情報パッケージ「ぱれっと(PALETTE)」とは、「手厚い支援を必要としている子どもの実態把握、教育目標・内容の設定、また、評価などに関して、教育関係者に役に立つ情報を、パッケージとして提案する」ものです。本研究会でも、平成28年度から夏の研究大会でセミナーとして紹介しています。
この本は、実態把握、保護者との連携・専門職との連携、目標設定と教育内容、学習活動の展開、評価と計画の見直しの五項目に分け、21×22センチメートルとコンパクトサイズでイラストを多く取り入れつつ、多くの情報がぎっしりと詰まっています。
重度・重複障害に限らず、様々な子供を想定
この本では、指導や支援を考える際の基本的な考え方を紹介するだけでなく、4人の架空の子どもたちを登場させ、一人一人に合わせた指導・支援を考える具体的な事例を紹介しています。この本が指導対象と想定している「手厚い支援を必要としている子ども」について、重度・重複障害のある子どもとは限っていません。登場する子供たちも医療的ケアが必要な重度・重複障害、視覚障害・知的障害・肢体不自由を併せもつ、聴覚障害・知的障害を併せもつ、知的障害・自閉症を併せもつ子どもと、障害の状況だけでも様々です。
目の前にいる子供一人一人の教育について考えるヒントの提供
この本は、具体的な事例を紹介していますが、「こうすればできます」というマニュアル本ではありません。
読み手であろう教職員一人一人の目の前には、それぞれ実態が異なる児童生徒がいます。環境や実態が異なる子供たちの現在と将来を支えるために適切な指導・支援も、それぞれ違うはずです。
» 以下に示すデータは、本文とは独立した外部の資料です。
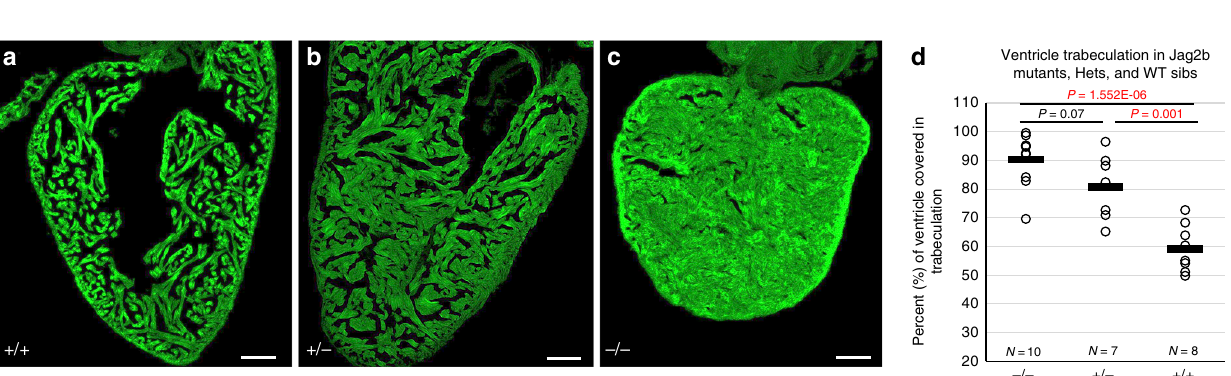
protocol 37 . Brie fl y Rabbit-anti-active-Caspase3 antibody was used (1:200, BD Pharmingen 559565) with Chicken anti-GFP (1:1000, Aves labs) in 4% PFA- fi xed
この本は、読み手の目の前にいる子どもに最適な指導・支援を考えるために、必要な情報や考え方を提供することを目指しています。
本書の活用方法
この本では、架空の事例として様々な障害をもつ子どもが登場します。そのため、読者の目の前にいる児童生徒に似ている子どもの事例を参考に指導・支援を考えることもできます。しかし、その際には、事例と目の前の児童生徒の違いをきちんと意識し、慎重に指導・支援を検討することが求められます。
逆に言えば、この本は、取り上げている事例以外の幅広いケースに活用することをしっかりと想定している本です。そのため、幅広いケースへの対応が求められる、学校全体での研修や研究に活用することは、特に有効です。本書208ページには、研究協力校での活用の仕方について紹介しています。学校研究を推進する立場や、個別の教育支援計画の作成について説明する立場での活用のヒントになります。